===== DOCUMENT SEGMENT

Something strange is happening with video.
While time spent watching digital video will jump nearly 20% this year -- and ad spend isforecast to top $5 billion, some of the largest media companies are shuttering their video destinations. Yahoo closed Screen, despite significant investment in original content, while Time Inc.’s Daily Cut failed to attract the minimum audience for comScore reporting.
What’s going on here?
For one, it’s difficult to build a video destination that scales. Getting users to watch videos on a site they’re used to visiting for articles can be hard. Some publishers have made a tough challenge even more difficult by creating video destinations for the wrong reasons.
Many seek to put a stake in the ground when it comes to video, or have a flashy showpiece for advertisers at the Digital Content NewFronts. But they don’t build these destinations with a well-thought-out strategy for growing an organic audience.
Video destinations that succeed have traditionally started with the intent of filling a real consumer need. Funny or Die saw a demand for short-form humor content, while BuzzFeed and Vice create content for millennial audiences, supported by ample cross-channel promotion.
Only after audience engagement is proven do these platforms typically shift their focus to monetization. YouTube has gone even further, developing ad products like TrueView with consumers in mind, acknowledging that some users are deterred by pre-roll -- and that advertisers get greater value from video views consumers opt in to see.
(YouTube was able to do this without destroying margins because of its huge scale.)
Still, YouTube, like Facebook or Snapchat, is ultimately a content distributor, increasinglyseparated from the economics of content creators. T
To build a successful video business today, publishers need to bring down the cost of content production and distribution to compete with platforms that disseminate content for free—and then monetize it effectively. No small feat.
Here are six strategies to get you on the right path:
1. Produce compelling videos for lowest cost possible.
Despite the flashy releases at each year’s NewFronts, today’s Internet isn’t about cinematic production value—especially as mobile video consumption rises. Unless you are VH1, HBO or Netflix, and long-form content is your strength, stick with snackable, shorter-form videos so you can experiment with what resonates.
2. Go niche.
YouTube owns the general video ecosystem, so new entrants must carve out spaces that are natural extensions for their current audience. BuzzFeed’s Tasty, with food-focused video shorts, is a great example of niche content that is performing well, while Mitus’ focus on the Latino community attracts an impressive 2 billion video views per month.
3. Be inspiring, informative, or funny. Those are the videos that work.
Teach something: Year after year, eHow is still one of top channels on YouTube. Or make your audience feel something: see the success of Funny or Die.
4. Build your content with distribution in mind.
Think hard about how you will get users to watch your video. Go90, the new Verizon/AOL video app for millennials, has baked-in distribution as a core part of its business. Add video to existing articles, create video-only articles, and add transcripts below your videos to drive increased engagement and discoverability. Build a great video player experience—standardized on a single player across your library—that makes it easy for writers and creators to embed videos within article pages. Old-school audience development applies here as well, so pay attention to SEO optimization, social distribution and partnerships.

==========
===== RAW DATA

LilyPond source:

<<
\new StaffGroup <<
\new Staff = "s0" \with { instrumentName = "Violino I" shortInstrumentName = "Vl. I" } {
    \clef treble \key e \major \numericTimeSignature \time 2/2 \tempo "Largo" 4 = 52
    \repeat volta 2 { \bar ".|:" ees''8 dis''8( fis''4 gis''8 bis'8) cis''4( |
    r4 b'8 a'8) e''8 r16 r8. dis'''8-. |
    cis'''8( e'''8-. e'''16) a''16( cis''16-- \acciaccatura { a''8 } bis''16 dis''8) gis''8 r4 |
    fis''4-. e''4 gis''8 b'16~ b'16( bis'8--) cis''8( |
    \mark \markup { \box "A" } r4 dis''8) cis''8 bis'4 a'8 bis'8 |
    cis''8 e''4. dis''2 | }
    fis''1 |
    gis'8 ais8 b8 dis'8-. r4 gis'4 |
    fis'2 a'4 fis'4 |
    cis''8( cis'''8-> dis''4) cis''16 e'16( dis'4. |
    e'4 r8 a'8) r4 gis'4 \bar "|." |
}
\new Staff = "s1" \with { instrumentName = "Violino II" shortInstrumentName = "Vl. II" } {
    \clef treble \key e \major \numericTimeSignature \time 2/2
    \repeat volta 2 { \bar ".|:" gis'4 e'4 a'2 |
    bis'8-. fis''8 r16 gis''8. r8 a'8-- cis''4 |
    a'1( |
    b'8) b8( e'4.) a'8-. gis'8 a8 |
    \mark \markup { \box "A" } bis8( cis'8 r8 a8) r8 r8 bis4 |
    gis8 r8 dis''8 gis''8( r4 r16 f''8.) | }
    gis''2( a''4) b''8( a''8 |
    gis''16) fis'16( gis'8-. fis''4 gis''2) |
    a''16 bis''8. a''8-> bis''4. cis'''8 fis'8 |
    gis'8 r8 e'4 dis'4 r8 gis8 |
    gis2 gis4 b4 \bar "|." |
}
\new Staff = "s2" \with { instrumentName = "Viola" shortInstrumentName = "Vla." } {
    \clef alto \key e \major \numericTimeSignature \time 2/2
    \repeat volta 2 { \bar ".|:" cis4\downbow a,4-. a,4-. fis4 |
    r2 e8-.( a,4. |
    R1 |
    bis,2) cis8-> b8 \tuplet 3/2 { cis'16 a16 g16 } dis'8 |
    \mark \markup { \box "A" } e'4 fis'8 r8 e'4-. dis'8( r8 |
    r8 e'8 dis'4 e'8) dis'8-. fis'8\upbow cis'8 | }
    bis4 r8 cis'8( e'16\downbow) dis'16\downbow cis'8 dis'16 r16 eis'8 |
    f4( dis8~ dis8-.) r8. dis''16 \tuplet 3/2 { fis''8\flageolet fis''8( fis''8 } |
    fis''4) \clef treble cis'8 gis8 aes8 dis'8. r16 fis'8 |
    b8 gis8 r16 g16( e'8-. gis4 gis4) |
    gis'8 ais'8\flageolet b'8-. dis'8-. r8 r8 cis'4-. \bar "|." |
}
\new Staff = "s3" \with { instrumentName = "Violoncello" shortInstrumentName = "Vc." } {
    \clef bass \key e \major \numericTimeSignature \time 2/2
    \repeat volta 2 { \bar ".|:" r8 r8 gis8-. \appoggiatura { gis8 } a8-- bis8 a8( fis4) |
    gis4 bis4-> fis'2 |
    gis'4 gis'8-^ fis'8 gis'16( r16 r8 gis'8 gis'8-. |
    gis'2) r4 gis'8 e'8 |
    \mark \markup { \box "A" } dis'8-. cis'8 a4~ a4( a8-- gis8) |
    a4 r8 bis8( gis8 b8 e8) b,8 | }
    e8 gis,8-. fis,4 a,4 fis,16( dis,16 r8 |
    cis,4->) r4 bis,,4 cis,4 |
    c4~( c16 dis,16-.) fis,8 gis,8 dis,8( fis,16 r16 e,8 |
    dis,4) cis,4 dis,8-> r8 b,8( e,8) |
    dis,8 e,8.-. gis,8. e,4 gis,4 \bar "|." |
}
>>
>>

==========

**EXPLORE THE MATERIAL**
1/ According to the article on video destinations, why must new entrants to video go niche?
2/ From the article on video destinations, extract the passage that opens with the words containing "Many seek to" and closes with "opt in to see.".
3/ Answer these questions from the article on video destinations:
(a) Which video destination did Yahoo close?
(b) What is the name of the new Verizon/AOL video app for millennials?
(c) How many video views per month does Mitus attract?

**TASK ANSWERS**
1/ YouTube owns the general video ecosystem. New entrants therefore have to carve out spaces that are natural extensions of the audience they already have.

2/
Many seek to put a stake in the ground when it comes to video, or have a flashy showpiece for advertisers at the Digital Content NewFronts. But they don’t build these destinations with a well-thought-out strategy for growing an organic audience.
Video destinations that succeed have traditionally started with the intent of filling a real consumer need. Funny or Die saw a demand for short-form humor content, while BuzzFeed and Vice create content for millennial audiences, supported by ample cross-channel promotion.
Only after audience engagement is proven do these platforms typically shift their focus to monetization. YouTube has gone even further, developing ad products like TrueView with consumers in mind, acknowledging that some users are deterred by pre-roll -- and that advertisers get greater value from video views consumers opt in to see.

3/
(a) Screen
(b) Go90
(c) 2 billion